:: Instructions for the task ::
Set down every record below exactly as written.

:: Data in this exercise ::
○ ○ ○

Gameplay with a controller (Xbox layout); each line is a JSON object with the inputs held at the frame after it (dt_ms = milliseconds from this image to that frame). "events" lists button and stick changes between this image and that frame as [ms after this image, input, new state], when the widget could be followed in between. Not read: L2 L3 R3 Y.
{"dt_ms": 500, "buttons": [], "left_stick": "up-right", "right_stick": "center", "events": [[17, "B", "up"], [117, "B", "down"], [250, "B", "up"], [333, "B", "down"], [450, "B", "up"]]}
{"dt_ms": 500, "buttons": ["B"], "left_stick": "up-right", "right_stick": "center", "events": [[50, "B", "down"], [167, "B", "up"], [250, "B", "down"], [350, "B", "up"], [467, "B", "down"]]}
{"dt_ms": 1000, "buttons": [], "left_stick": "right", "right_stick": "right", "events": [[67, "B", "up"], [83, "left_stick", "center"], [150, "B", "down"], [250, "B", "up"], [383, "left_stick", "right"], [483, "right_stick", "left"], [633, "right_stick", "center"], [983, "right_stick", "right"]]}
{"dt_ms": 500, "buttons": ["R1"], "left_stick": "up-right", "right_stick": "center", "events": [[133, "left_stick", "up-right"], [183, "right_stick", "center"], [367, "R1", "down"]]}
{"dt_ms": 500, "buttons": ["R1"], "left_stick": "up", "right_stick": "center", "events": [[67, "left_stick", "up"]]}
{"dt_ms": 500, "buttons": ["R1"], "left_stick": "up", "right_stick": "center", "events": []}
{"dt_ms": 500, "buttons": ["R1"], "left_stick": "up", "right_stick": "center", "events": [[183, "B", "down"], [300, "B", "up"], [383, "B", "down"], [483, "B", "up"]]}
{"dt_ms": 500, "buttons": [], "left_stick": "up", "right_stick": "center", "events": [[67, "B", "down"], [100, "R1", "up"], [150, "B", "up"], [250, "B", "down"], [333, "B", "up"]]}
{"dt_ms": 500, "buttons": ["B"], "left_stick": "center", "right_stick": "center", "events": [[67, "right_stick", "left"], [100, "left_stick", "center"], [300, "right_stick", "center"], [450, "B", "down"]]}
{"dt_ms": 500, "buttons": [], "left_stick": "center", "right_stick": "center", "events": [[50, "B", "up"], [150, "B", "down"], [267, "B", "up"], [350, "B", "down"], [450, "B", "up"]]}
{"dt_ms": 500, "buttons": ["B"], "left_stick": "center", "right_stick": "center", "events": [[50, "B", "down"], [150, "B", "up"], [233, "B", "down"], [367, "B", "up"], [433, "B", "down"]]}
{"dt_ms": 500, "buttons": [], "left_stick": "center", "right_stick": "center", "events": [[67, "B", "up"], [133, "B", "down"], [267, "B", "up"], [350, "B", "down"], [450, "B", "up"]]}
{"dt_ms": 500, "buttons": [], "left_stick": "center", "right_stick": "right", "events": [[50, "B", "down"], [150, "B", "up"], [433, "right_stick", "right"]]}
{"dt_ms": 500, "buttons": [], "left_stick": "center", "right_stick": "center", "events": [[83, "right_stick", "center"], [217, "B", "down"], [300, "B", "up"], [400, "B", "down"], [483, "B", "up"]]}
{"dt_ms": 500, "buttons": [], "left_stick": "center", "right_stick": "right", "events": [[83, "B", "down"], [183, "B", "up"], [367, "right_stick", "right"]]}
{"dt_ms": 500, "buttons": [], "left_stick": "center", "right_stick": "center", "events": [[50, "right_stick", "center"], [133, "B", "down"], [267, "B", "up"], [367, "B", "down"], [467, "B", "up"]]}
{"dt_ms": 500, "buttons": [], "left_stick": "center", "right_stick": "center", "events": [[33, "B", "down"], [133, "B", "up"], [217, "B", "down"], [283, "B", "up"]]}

○ ○ ○

:: Output of the task ::
Gameplay with a controller (Xbox layout); each line is a JSON object with the inputs held at the frame after it (dt_ms = milliseconds from this image to that frame). "events" lists button and stick changes between this image and that frame as [ms after this image, input, new state], when the widget could be followed in between. Not read: L2 L3 R3 Y.
{"dt_ms": 500, "buttons": [], "left_stick": "up-right", "right_stick": "center", "events": [[17, "B", "up"], [117, "B", "down"], [250, "B", "up"], [333, "B", "down"], [450, "B", "up"]]}
{"dt_ms": 500, "buttons": ["B"], "left_stick": "up-right", "right_stick": "center", "events": [[50, "B", "down"], [167, "B", "up"], [250, "B", "down"], [350, "B", "up"], [467, "B", "down"]]}
{"dt_ms": 1000, "buttons": [], "left_stick": "right", "right_stick": "right", "events": [[67, "B", "up"], [83, "left_stick", "center"], [150, "B", "down"], [250, "B", "up"], [383, "left_stick", "right"], [483, "right_stick", "left"], [633, "right_stick", "center"], [983, "right_stick", "right"]]}
{"dt_ms": 500, "buttons": ["R1"], "left_stick": "up-right", "right_stick": "center", "events": [[133, "left_stick", "up-right"], [183, "right_stick", "center"], [367, "R1", "down"]]}
{"dt_ms": 500, "buttons": ["R1"], "left_stick": "up", "right_stick": "center", "events": [[67, "left_stick", "up"]]}
{"dt_ms": 500, "buttons": ["R1"], "left_stick": "up", "right_stick": "center", "events": []}
{"dt_ms": 500, "buttons": ["R1"], "left_stick": "up", "right_stick": "center", "events": [[183, "B", "down"], [300, "B", "up"], [383, "B", "down"], [483, "B", "up"]]}
{"dt_ms": 500, "buttons": [], "left_stick": "up", "right_stick": "center", "events": [[67, "B", "down"], [100, "R1", "up"], [150, "B", "up"], [250, "B", "down"], [333, "B", "up"]]}
{"dt_ms": 500, "buttons": ["B"], "left_stick": "center", "right_stick": "center", "events": [[67, "right_stick", "left"], [100, "left_stick", "center"], [300, "right_stick", "center"], [450, "B", "down"]]}
{"dt_ms": 500, "buttons": [], "left_stick": "center", "right_stick": "center", "events": [[50, "B", "up"], [150, "B", "down"], [267, "B", "up"], [350, "B", "down"], [450, "B", "up"]]}
{"dt_ms": 500, "buttons": ["B"], "left_stick": "center", "right_stick": "center", "events": [[50, "B", "down"], [150, "B", "up"], [233, "B", "down"], [367, "B", "up"], [433, "B", "down"]]}
{"dt_ms": 500, "buttons": [], "left_stick": "center", "right_stick": "center", "events": [[67, "B", "up"], [133, "B", "down"], [267, "B", "up"], [350, "B", "down"], [450, "B", "up"]]}
{"dt_ms": 500, "buttons": [], "left_stick": "center", "right_stick": "right", "events": [[50, "B", "down"], [150, "B", "up"], [433, "right_stick", "right"]]}
{"dt_ms": 500, "buttons": [], "left_stick": "center", "right_stick": "center", "events": [[83, "right_stick", "center"], [217, "B", "down"], [300, "B", "up"], [400, "B", "down"], [483, "B", "up"]]}
{"dt_ms": 500, "buttons": [], "left_stick": "center", "right_stick": "right", "events": [[83, "B", "down"], [183, "B", "up"], [367, "right_stick", "right"]]}
{"dt_ms": 500, "buttons": [], "left_stick": "center", "right_stick": "center", "events": [[50, "right_stick", "center"], [133, "B", "down"], [267, "B", "up"], [367, "B", "down"], [467, "B", "up"]]}
{"dt_ms": 500, "buttons": [], "left_stick": "center", "right_stick": "center", "events": [[33, "B", "down"], [133, "B", "up"], [217, "B", "down"], [283, "B", "up"]]}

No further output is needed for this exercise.